Determining the frequency for these replacements depends on experience and an evaluation of the technology. Within your organization you probably have that experience for existing products. A discussion with maintenance or operations people will often be quite revealing since different pumps require surprisingly different amounts of service. The folks who deal with them almost always have strong opinions on these subjects and can provide useful guidance if not always hard numbers.
Our own experience is that seals and elastomers typically last from as little as 4 months to three years depending upon the pump and the application. Motors, shafts and impellers are generally replaced once or twice during the life of a centrifugal pump. Positive pumps often require rotor replacement on a 3-4 year average with motor and shaft life similar to centrifugals.

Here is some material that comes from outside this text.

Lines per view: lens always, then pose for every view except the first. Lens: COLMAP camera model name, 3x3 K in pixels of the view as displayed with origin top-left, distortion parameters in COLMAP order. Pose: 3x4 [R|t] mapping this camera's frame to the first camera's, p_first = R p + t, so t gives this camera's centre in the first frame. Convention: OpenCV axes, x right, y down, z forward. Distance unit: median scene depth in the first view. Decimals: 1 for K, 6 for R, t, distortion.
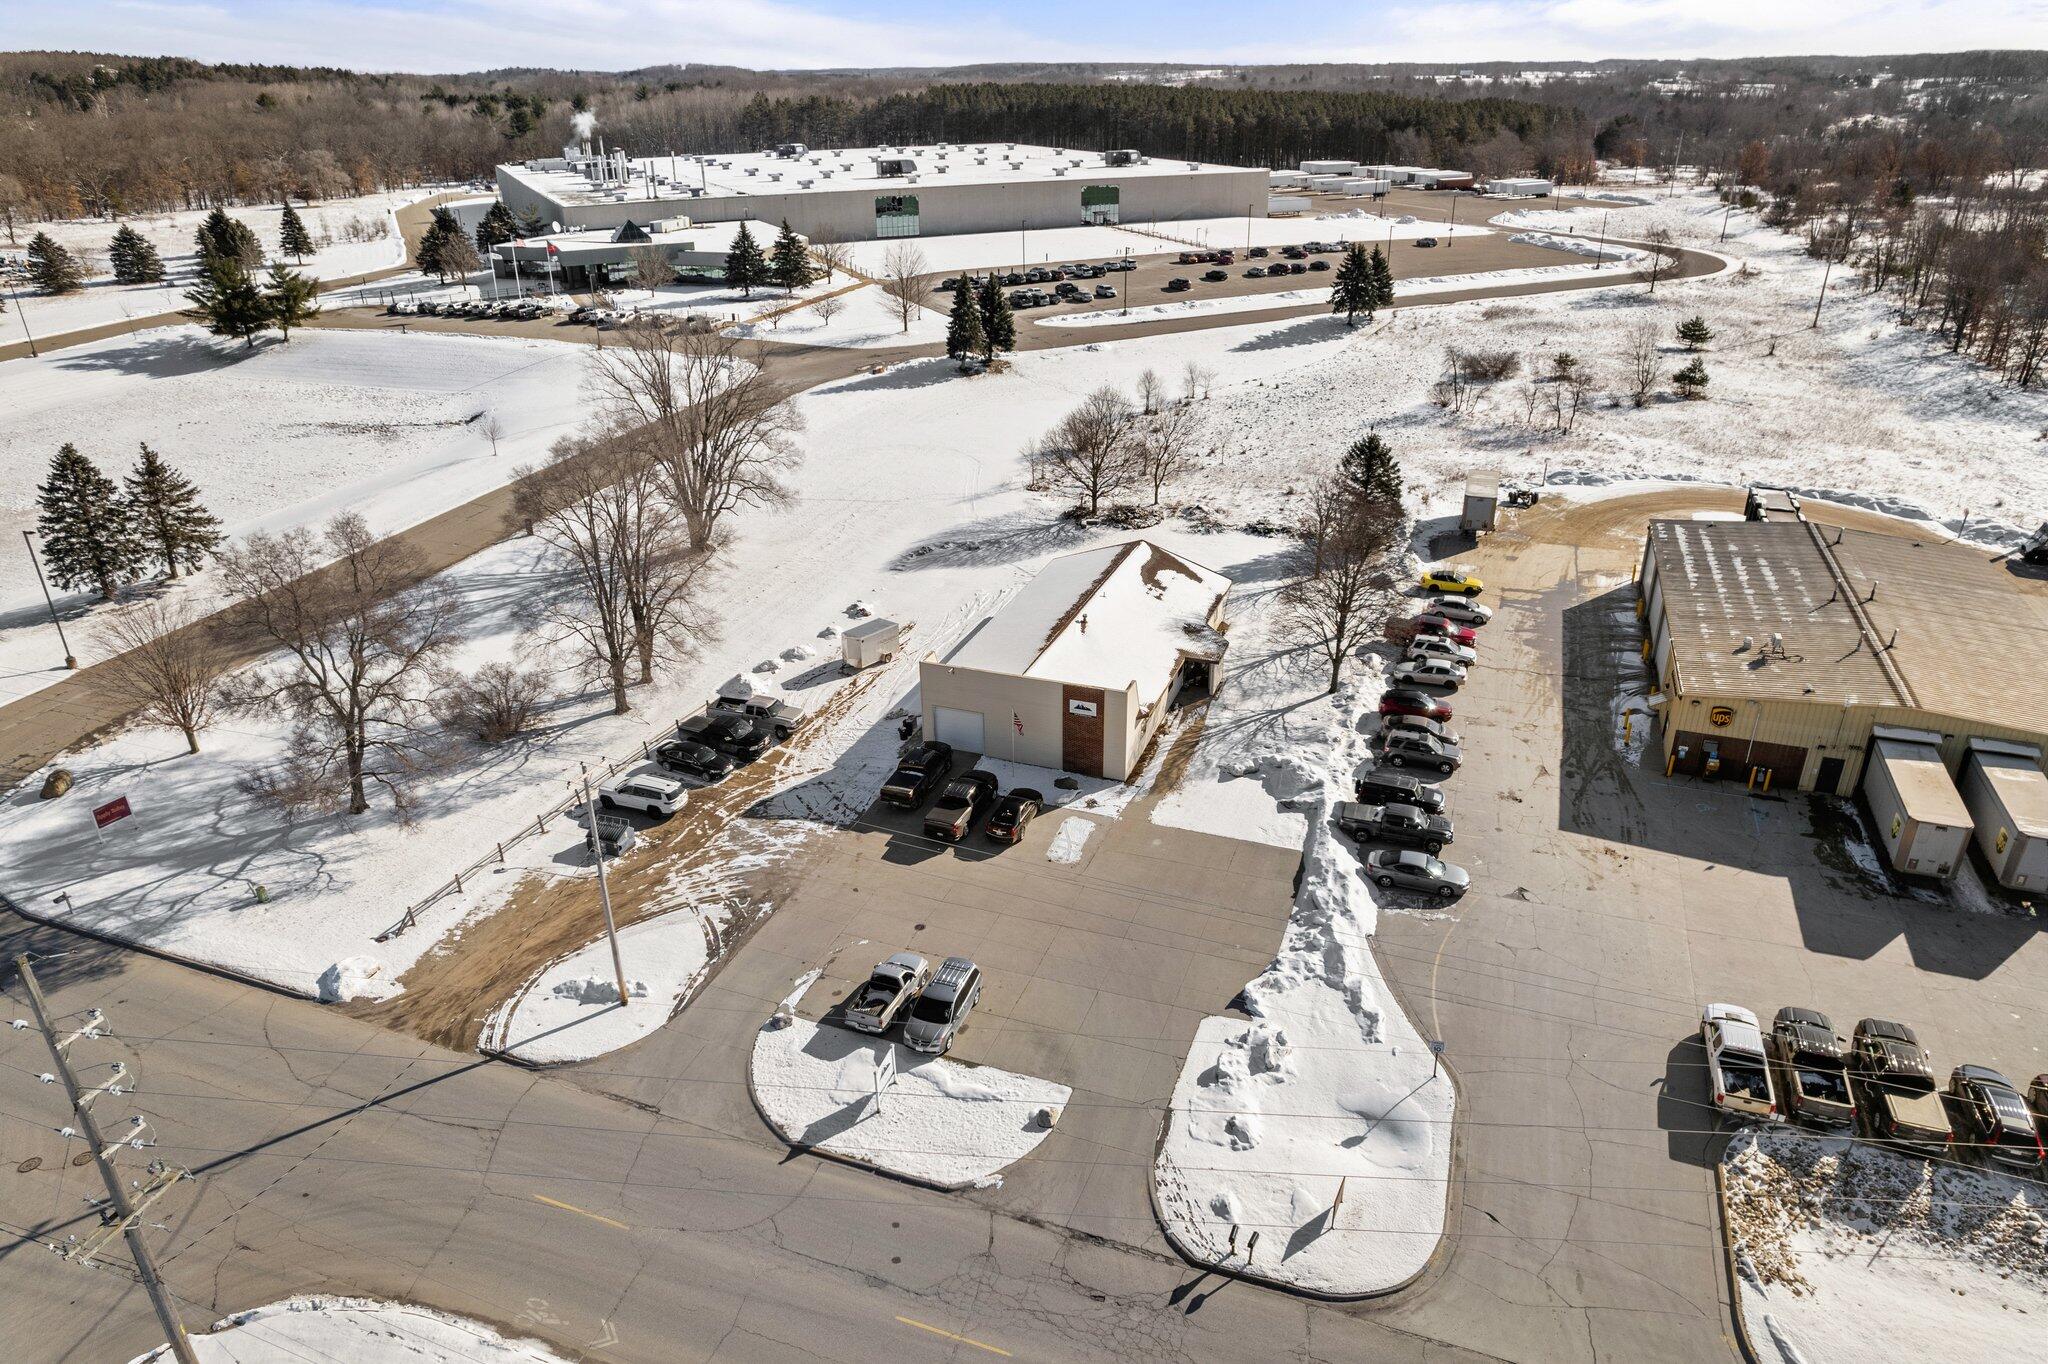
lens RADIAL K [[1293.2, 0, 1033.5], [0, 1293.2, 681.5], [0, 0, 1]] dist [-0.075619, 0.069971]
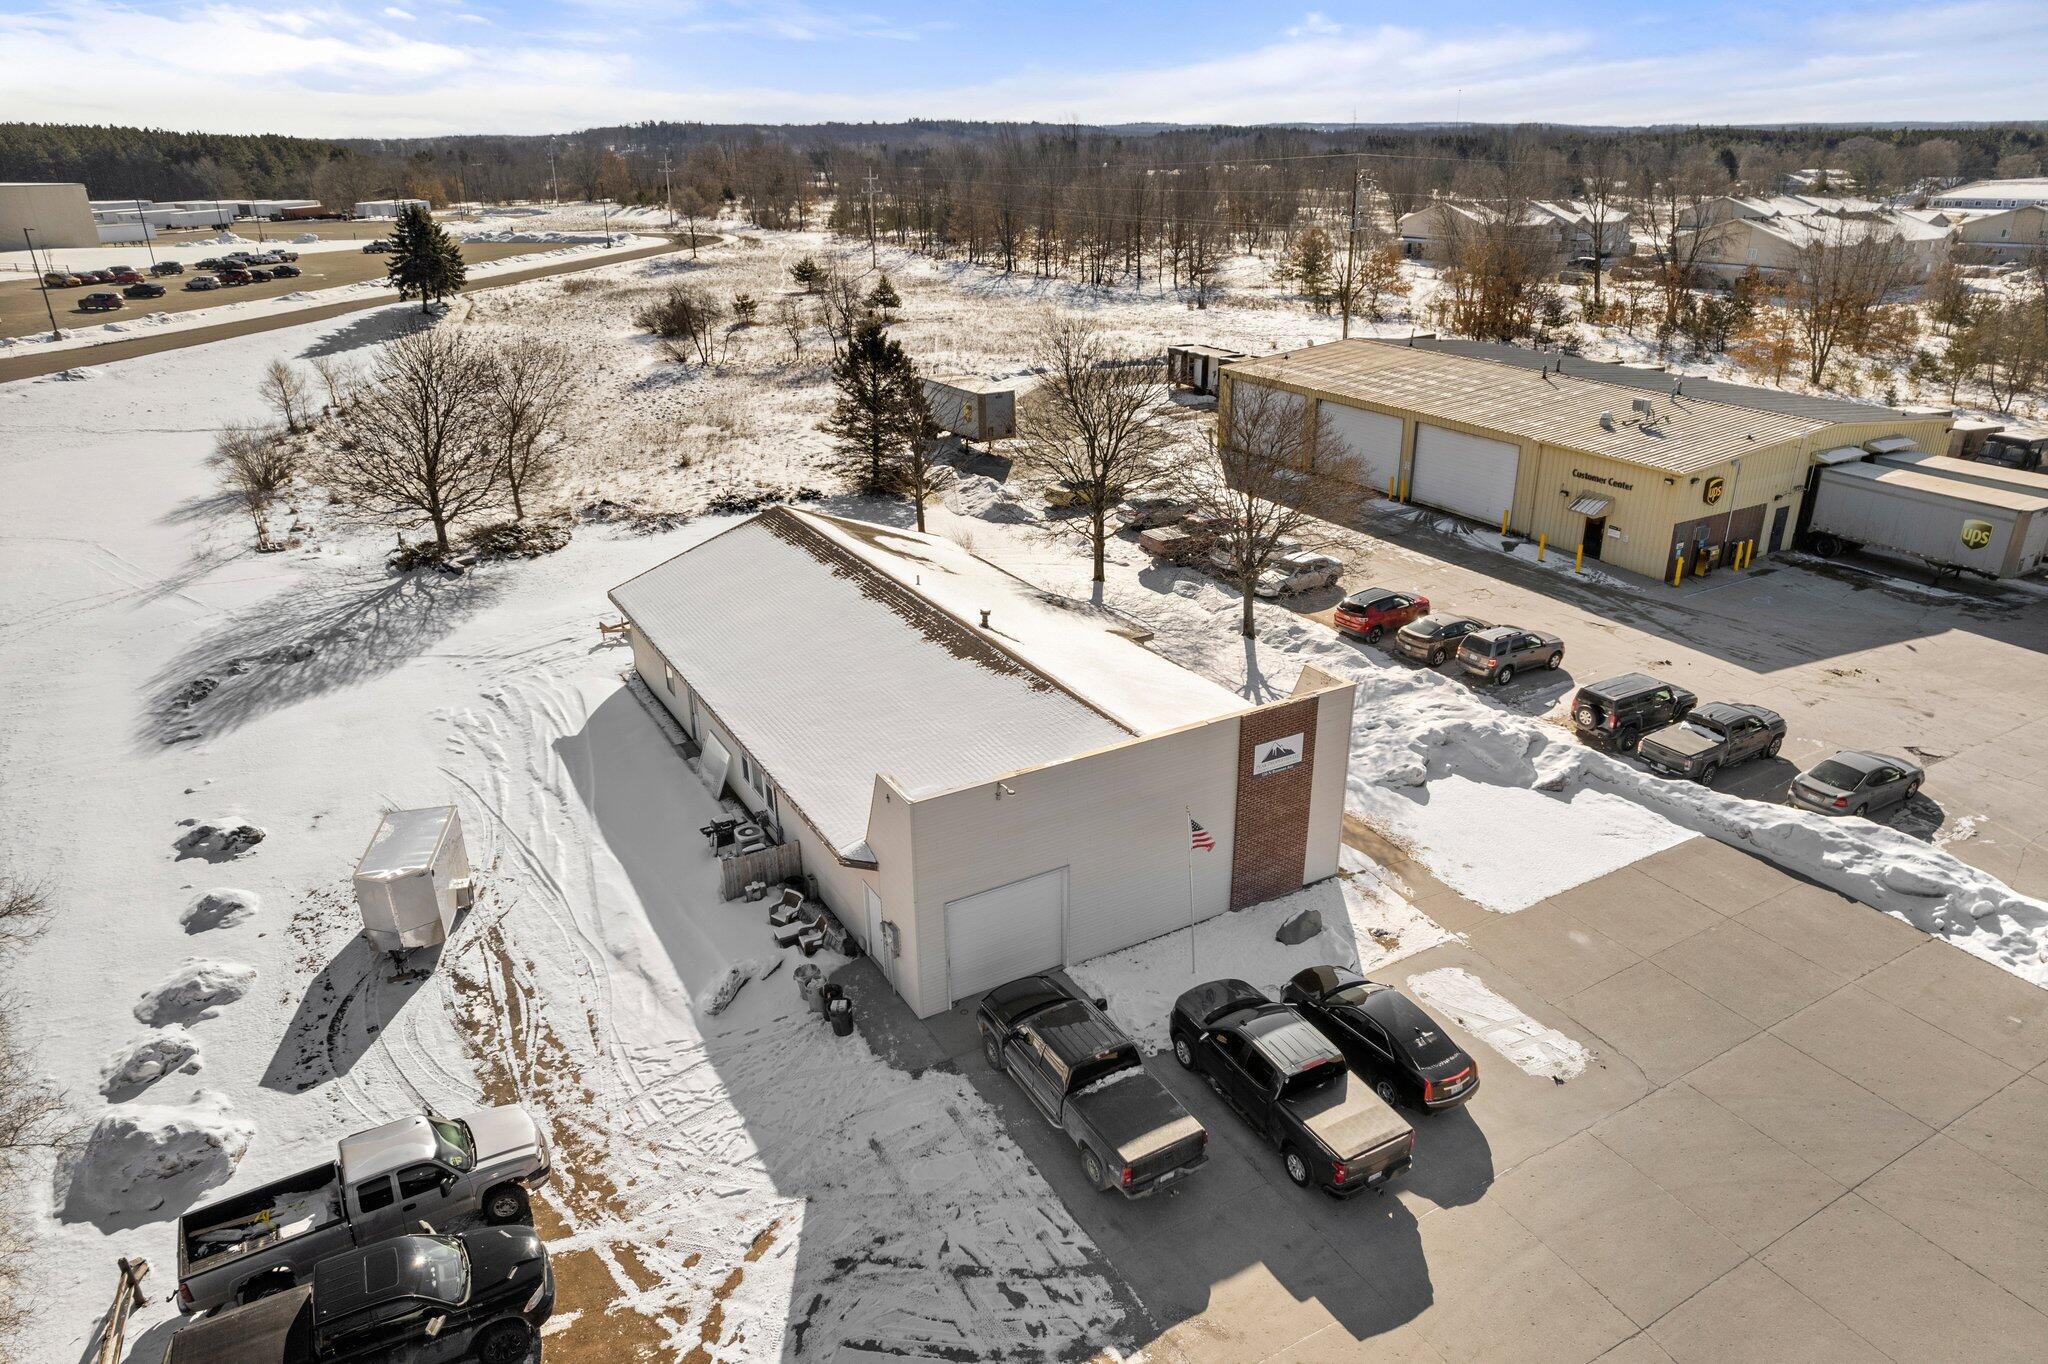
lens RADIAL K [[1319.3, 0, 1023.8], [0, 1319.3, 658.1], [0, 0, 1]] dist [-0.080634, 0.075297]
pose [[0.642469, -0.279584, 0.713489, -0.311740], [0.332734, 0.940499, 0.068924, -0.066688], [-0.690305, 0.193120, 0.697268, 0.691702]]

In considering a new vendor or improved technology judgment must be used. New and better ways of doing things have dramatically reduced pump maintenance over the years. Determining the impact of a proposed improvement requires careful questioning and, at the end, the best application of your experience and judgment. This remains an important area for potential improvement since there are numerous cases where seal replacement went from a few months to two years when a new vendor and improved technology was applied.
Having come up with your best estimates of the service intervals you can now apply them to the pumps under consideration using the costs of the parts and labor that will be required to repair the pumps during their lifetime.
In a typical industrial environment the cost of operating a pump consists of setting up the necessary controls and the operator time involved in running the pump. These factors apply in dairy but are often negligible compared to other operational issues that can add to the total cost of ownership. Three of these that are often worth consideration are:
Cleaning in Place
Many positive displacement pumps are still partially disassembled and hand-cleaned. This not only requires a daily commitment of operator time but also produces considerable damage to the carefully machined rotors. This increases maintenance costs. Newer, CIP'able pumps generally require a larger installation investment but eliminate the daily commitment of operator cleaning time and dramatically reduce maintenance costs.
More efficient pumps handle products more gently and produce less damage to butterfat. In many operations this is an important issue, especially considering the cost of cream.
Installation of CIP'able pumps and the use of highly cleanable designs can contribute to longer shelf life and lower counts.
Specific pumps can provide benefits such as reduced air entrainment, superior handling of solids, better evacuation of tanks and faster CIP cycles. The operational advantages of each of these can often pay for their higher initial cost in an attractively short time.
You may chose to add one or more of these as contributors to the cost of selecting a specific pump.
With the above information in hand it's relatively easy to assign dollar amounts and add the numbers that will show the total cost of owning a given pump. Factoring in the energy, maintenance and operational costs can provide a valuable decision-making guideline. The results are often very different from the more typical approach of checking the bottom line of several quotes. In the accompanying example energy costs were a major factor. The small reduction of 10 minutes of CIP time yields surprising results over the lifetime of the pump.
Evaluating the total cost of ownership requires a little more research and conversations with maintenance and operations. Committing the extra time to the process not only should yield better long-term decisions but a better understanding of how pumps, or other equipment, affect maintenance, energy consumption and operations. In the case of pumps, an analysis of competitive equipment, and a purchase based on the lowest TCO will almost certainly result in reduced operational, maintenance and energy costs.